The Doctor sprang from his seat as his wife entered, drew his chair on
one side, and thrust her in.
"Now, be calm, my dear. Be a woman! You know these people?"
"Yes, yes!" exclaimed Mrs Morley in agitated tones, as the woman
stepped forward, to go down on one knee and kiss her hand, while the man
muttered something and then drew himself up rigidly.
"And you think we can trust--depend upon what they say?" continued the
Doctor, with his voice quivering.
"Yes. Speak! Tell me, what is it?" cried Mrs Morley excitedly.
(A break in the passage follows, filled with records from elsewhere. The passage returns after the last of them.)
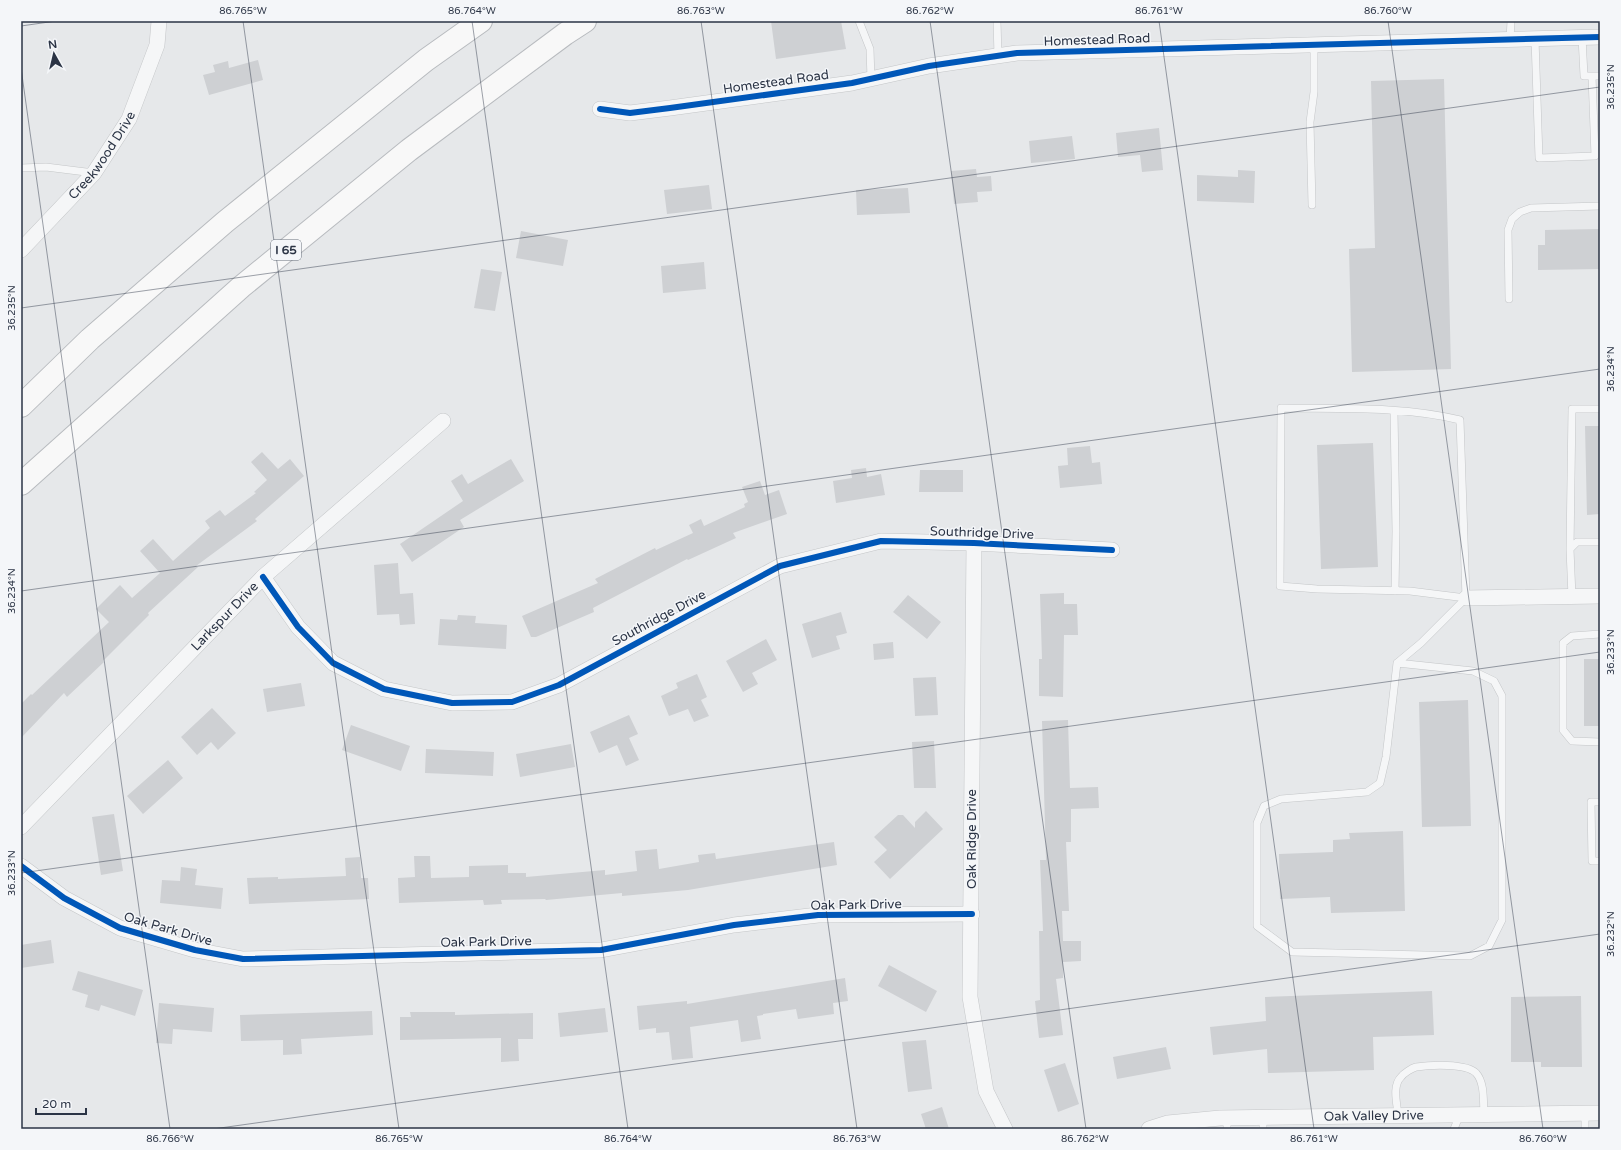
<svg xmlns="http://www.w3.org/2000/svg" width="1621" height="1150" viewBox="0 0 1621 1150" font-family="'Varela Round',sans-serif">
<rect width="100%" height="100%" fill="#e6e8ea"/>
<!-- building -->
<path fill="#ced0d3" d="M 771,21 L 841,21 L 846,49 L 776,59 Z
M 258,60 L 263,80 L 209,95 L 203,75 L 215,72 L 213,65 L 228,61 L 229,68 Z
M 1444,79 L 1451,369 L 1352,372 L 1349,249 L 1375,248 L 1371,81 Z
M 1159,128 L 1163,170 L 1142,172 L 1140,155 L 1118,157 L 1116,133 Z
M 1072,136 L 1075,159 L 1031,163 L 1029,141 Z
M 976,169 L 977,177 L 991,176 L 992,191 L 977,192 L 978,202 L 954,204 L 951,171 Z
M 1238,170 L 1255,171 L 1254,203 L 1197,201 L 1197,175 L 1238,177 Z
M 709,185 L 712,209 L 667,214 L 664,190 Z
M 908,188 L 910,213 L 857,215 L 856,190 Z
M 1600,229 L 1600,269 L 1538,270 L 1538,245 L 1545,245 L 1545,230 Z
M 521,231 L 568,240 L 563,266 L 516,258 Z
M 704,262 L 706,289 L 663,293 L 661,266 Z
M 481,269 L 502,272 L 495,311 L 474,308 Z
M 1585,426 L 1600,426 L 1600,514 L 1587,515 Z
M 1373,443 L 1378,567 L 1321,569 L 1317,445 Z
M 1090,446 L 1092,463 L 1100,462 L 1102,484 L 1060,488 L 1058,466 L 1068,465 L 1067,448 Z
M 262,452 L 278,469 L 290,459 L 304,476 L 255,519 L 257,521 L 196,566 L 198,567 L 148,613 L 149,615 L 103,661 L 104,662 L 67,697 L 64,693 L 21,738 L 21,704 L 31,694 L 32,695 L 109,622 L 96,609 L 120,585 L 132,598 L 160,573 L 140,551 L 153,539 L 173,561 L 210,528 L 205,521 L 220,510 L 225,516 L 256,493 L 254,492 L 267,480 L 251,462 Z
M 511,459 L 524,481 L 460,520 L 464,527 L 412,562 L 400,544 L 463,501 L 451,481 L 462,474 L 468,484 Z
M 866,468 L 867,477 L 881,474 L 885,495 L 836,503 L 833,481 L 852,478 L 851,470 Z
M 920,470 L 963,470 L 963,492 L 919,492 Z
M 760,481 L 765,495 L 779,490 L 787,514 L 733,533 L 736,538 L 688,560 L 687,559 L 593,608 L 594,612 L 536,637 L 531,637 L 522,616 L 598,583 L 595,579 L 655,548 L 656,550 L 693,533 L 689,525 L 701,519 L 704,526 L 745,507 L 744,504 L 748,502 L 742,487 Z
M 398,563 L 400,594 L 413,593 L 415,624 L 400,625 L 399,614 L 377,615 L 374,565 Z
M 1064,593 L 1064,604 L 1077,604 L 1078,635 L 1064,635 L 1063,697 L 1039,696 L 1039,659 L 1042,659 L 1040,594 Z
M 908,595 L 941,622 L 927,639 L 893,612 Z
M 841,612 L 847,633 L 836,636 L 840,649 L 812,658 L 802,624 Z
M 458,615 L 476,616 L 475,623 L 507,625 L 506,649 L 438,645 L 440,619 L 457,620 Z
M 766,639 L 777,660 L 752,673 L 758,684 L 743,692 L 726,661 Z
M 893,642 L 894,658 L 874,660 L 873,644 Z
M 1584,659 L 1600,659 L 1600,726 L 1584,726 Z
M 697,674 L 707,697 L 701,700 L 709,716 L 694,722 L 688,709 L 669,716 L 661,696 L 678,688 L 676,683 Z
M 936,677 L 938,715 L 915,716 L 913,678 Z
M 301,683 L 305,706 L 267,712 L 263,689 Z
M 1468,700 L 1471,826 L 1422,827 L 1419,702 Z
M 212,708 L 236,733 L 218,750 L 211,742 L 197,755 L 181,737 Z
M 629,715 L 638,734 L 629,738 L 639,760 L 626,766 L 617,745 L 599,753 L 590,732 Z
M 1068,720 L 1070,788 L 1098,787 L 1099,808 L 1071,809 L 1071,842 L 1066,842 L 1069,911 L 1062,911 L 1063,941 L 1081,941 L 1081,961 L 1063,962 L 1063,978 L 1056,979 L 1063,1035 L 1039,1038 L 1035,1001 L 1040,1000 L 1039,931 L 1043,931 L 1040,860 L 1046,860 L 1042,721 Z
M 351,725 L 410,746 L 401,771 L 342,750 Z
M 934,741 L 936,788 L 914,788 L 912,742 Z
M 571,744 L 575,767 L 520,777 L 516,754 Z
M 426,749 L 494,752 L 493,776 L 425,773 Z
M 168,760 L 183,778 L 143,814 L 127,796 Z
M 926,811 L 943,829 L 890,879 L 874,862 L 887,850 L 874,837 L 898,815 L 903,815 L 915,828 L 915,822 Z
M 114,814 L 123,871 L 101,875 L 92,817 Z
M 1403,831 L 1405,911 L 1331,913 L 1330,897 L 1280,899 L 1279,854 L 1333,852 L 1333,840 L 1350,839 L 1349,833 Z
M 834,842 L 837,865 L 688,890 L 622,896 L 622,893 L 546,900 L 545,899 L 501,900 L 502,904 L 484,905 L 483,900 L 399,903 L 398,878 L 415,877 L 414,856 L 430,856 L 431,878 L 469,877 L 469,866 L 508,865 L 508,873 L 526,873 L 526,877 L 605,870 L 605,875 L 637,871 L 635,851 L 657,849 L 659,869 L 699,862 L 698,855 L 715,853 L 716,859 Z
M 360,857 L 361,878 L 368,878 L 369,899 L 249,904 L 247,878 L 278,877 L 278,879 L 346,876 L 345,858 Z
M 181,867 L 197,869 L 195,885 L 223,888 L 221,909 L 160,903 L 162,880 L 180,881 Z
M 51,940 L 54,963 L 21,968 L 21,945 Z
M 889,965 L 937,991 L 926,1012 L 878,986 Z
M 78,971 L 143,990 L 135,1016 L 101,1005 L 99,1011 L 85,1007 L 88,995 L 72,990 Z
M 845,978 L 848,1001 L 833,1003 L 834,1014 L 798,1019 L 796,1009 L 763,1014 L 763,1015 L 757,1016 L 761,1039 L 741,1042 L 738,1020 L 690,1027 L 693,1058 L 672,1060 L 669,1032 L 656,1033 L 656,1028 L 639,1030 L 637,1006 L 687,1001 L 687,1004 Z
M 1432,991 L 1434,1035 L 1373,1037 L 1374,1070 L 1268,1073 L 1267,1049 L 1213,1055 L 1210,1027 L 1266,1021 L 1265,997 Z
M 1581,996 L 1582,1067 L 1541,1067 L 1541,1062 L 1511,1062 L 1511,997 Z
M 159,1003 L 214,1008 L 212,1032 L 173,1029 L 172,1044 L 156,1043 Z
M 605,1008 L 608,1032 L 560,1037 L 558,1013 Z
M 372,1011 L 373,1035 L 301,1039 L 302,1054 L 283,1055 L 283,1040 L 241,1041 L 240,1015 Z
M 410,1012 L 455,1012 L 455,1015 L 533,1013 L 533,1039 L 518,1039 L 519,1061 L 501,1062 L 501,1038 L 400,1040 L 400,1017 L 411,1017 Z
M 926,1040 L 932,1089 L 908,1092 L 902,1042 Z
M 1166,1047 L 1171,1069 L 1117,1079 L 1113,1057 Z
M 1065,1063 L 1079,1104 L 1058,1112 L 1044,1070 Z
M 942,1107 L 949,1129 L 926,1129 L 921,1114 Z"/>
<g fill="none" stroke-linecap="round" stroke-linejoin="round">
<!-- lane casing -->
<g stroke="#c4c6c8" stroke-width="8">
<path id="lane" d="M 859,21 L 870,49 L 871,79
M 997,21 L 998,56
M 1582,37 L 1584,76 L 1600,76
M 1510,39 L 1511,21
M 1535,39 L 1539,158 L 1595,156 L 1592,76
M 21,168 L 46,167 L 94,173
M 1312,205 L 1310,122 L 1314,92 L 1314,45
M 1509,299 L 1508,230 L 1512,219 L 1520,212 L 1531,208 L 1600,206
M 1394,411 L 1396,531 L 1395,591
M 1570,549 L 1572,409 L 1600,409
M 1572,597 L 1570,549 L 1577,542 L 1600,542
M 1600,634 L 1572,636 L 1563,643 L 1563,730 L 1572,741 L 1600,742
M 1397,663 L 1473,671 L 1494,681 L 1502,696 L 1502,920 L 1489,946 L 1470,956 L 1292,952 L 1257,926 L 1257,823 L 1264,806 L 1281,799 L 1367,792 L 1380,783 L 1386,757 L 1397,663 L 1421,643 L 1466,598 L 1460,420 C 1404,406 1339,409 1281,408 L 1280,586 L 1317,589 L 1410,591 L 1466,598
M 1600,802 L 1591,802 L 1592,861 L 1600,861
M 1398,1115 C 1397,1103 1392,1086 1401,1077 C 1404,1073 1412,1068 1416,1067 C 1430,1065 1466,1063 1476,1073 C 1485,1083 1483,1101 1484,1114
M 1263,1117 L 1263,1129
M 1227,1129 L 1227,1118
M 1454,1129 L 1460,1114
M 1585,1129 L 1585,1113"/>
</g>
<!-- street casing -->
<g stroke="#c4c6c8" stroke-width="16">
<g id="street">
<path d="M 600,109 L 630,113 L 670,108 L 852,83 L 929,66 L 1017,53 L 1600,37"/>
<path id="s1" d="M 21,250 L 94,173 L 129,119 L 157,45 L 159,21"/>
<path d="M 974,543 L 970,997 L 986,1091 L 1005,1129"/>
<path d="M 263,577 L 298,627 L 333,663 L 384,689 L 452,703 L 512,702 L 559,685 L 780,566 L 881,541 L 974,543 L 1112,550"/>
<path d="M 1466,598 L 1600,596"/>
<path id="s2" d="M 21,827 L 263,577 L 443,421"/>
<path d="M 21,866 L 64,898 L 120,928 L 195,950 L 243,959 L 601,950 L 734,925 L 818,915 L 972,914"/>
<path id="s3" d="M 1149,1129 L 1168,1123 L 1220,1118 L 1600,1113"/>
</g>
</g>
<!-- highway casing -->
<g stroke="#b8bbbf" stroke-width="24">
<path id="highway" d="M 21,406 L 90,339 L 225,222 L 426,60 L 481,21
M 21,484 L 241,287 L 409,150 L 565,34 L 585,21"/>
</g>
<!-- lane -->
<use href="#lane" stroke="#f5f6f7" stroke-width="7"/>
<!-- street -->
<use href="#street" stroke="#f5f6f7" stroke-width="15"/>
<!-- highway -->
<use href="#highway" stroke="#f8f8f8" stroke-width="22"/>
<!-- cycleway casing -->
<g stroke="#f4f6f9" stroke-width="8">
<path id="cycleway" d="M 600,109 L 630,113 L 670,108 L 852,83 L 929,66 L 1017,53 L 1600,37
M 263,577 L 298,627 L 333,663 L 384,689 L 452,703 L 512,702 L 559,685 L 780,566 L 881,541 L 974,543 L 1112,550
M 21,866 L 64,898 L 120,928 L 195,950 L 243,959 L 601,950 L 734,925 L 818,915 L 972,914"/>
</g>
<!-- cycleway -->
<use href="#cycleway" stroke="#0057b8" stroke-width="6"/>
</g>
<!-- ticks -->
<path fill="none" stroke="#2b3445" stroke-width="1" stroke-opacity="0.45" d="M 243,21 L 399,1129M 472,21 L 628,1129M 701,21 L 857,1129M 930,21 L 1086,1129M 1159,21 L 1314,1129M 1388,21 L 1543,1129M 21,26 L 56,21M 21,68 L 170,1129M 21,308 L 1600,87M 21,591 L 1600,369M 21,873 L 1600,652M 213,1129 L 1600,934"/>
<g text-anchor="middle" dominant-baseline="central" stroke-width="3" stroke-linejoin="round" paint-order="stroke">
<!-- shield labels -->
<rect fill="#f4f6f9" stroke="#676e7b" stroke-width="1" x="271" y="240" width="30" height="20" rx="3"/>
<g font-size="12" font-weight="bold" fill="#2b3445">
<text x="286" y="250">I 65</text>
</g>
<!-- street labels -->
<g font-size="13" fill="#2b3445" stroke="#f4f6f9">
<text transform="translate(1097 40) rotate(-2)">Homestead Road</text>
<text transform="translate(776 82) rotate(-8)">Homestead Road</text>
<text stroke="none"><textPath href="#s1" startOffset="125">Creekwood Drive</textPath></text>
<text transform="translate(982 533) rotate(2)">Southridge Drive</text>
<text stroke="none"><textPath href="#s2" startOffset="293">Larkspur Drive</textPath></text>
<text transform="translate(659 618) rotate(-28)">Southridge Drive</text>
<text transform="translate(972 839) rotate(-90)">Oak Ridge Drive</text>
<text transform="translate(856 905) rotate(-1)">Oak Park Drive</text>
<text transform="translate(168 929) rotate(16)">Oak Park Drive</text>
<text transform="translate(486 942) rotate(-1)">Oak Park Drive</text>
<text stroke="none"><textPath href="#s3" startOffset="226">Oak Valley Drive</textPath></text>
</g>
</g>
<!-- border -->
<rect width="1621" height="1150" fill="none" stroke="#f4f6f9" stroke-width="44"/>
<!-- north arrow -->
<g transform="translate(54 54) rotate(352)" stroke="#f4f6f9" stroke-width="3" paint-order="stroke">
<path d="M0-3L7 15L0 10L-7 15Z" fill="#2b3445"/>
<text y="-6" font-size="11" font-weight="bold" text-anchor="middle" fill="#2b3445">N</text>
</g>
<!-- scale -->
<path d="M36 1108v6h50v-6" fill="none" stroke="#2b3445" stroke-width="2"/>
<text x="42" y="1108" font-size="12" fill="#2b3445" stroke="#f4f6f9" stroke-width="3" paint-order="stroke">20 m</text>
<rect x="22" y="22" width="1577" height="1106" fill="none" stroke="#2b3445" stroke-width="1.5"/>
<g font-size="10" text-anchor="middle" fill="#2b3445">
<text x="243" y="14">86.765°W</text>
<text x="472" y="14">86.764°W</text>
<text x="701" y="14">86.763°W</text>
<text x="930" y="14">86.762°W</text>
<text x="1159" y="14">86.761°W</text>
<text x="1388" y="14">86.760°W</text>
<text transform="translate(1610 87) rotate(-90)" y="4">36.235°N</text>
<text transform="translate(11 308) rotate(-90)" y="4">36.235°N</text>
<text transform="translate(1610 369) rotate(-90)" y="4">36.234°N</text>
<text transform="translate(11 591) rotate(-90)" y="4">36.234°N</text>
<text transform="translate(1610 652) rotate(-90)" y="4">36.233°N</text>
<text transform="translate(11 873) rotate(-90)" y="4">36.233°N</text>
<text transform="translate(1610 934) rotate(-90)" y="4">36.232°N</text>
<text x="170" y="1142">86.766°W</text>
<text x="399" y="1142">86.765°W</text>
<text x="628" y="1142">86.764°W</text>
<text x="857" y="1142">86.763°W</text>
<text x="1085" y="1142">86.762°W</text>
<text x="1314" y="1142">86.761°W</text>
<text x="1543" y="1142">86.760°W</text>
</g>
</svg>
"Well, be calm, then. Be quite calm and firm, as I am. Minnie is alive
and safe."
"Ah!" ejaculated Mrs Morley, as she sank back and buried her face in
her hands; while the woman now fell upon her knees, catching up Mrs
Morley's dress and holding it to her lips as if to choke back her sobs.
"And I told you to be firm," said the Doctor pettishly. "This man has
escaped from up-country somewhere--I don't know the confounded place's
name. He was overtaken and wounded by some of Rajah Suleiman's people,
so that he shouldn't tell tales, I suppose. But he says he can show us
where the young English lady has been kept a prisoner, and that she is
quite safe.--Isn't that so?" he added, turning to the man.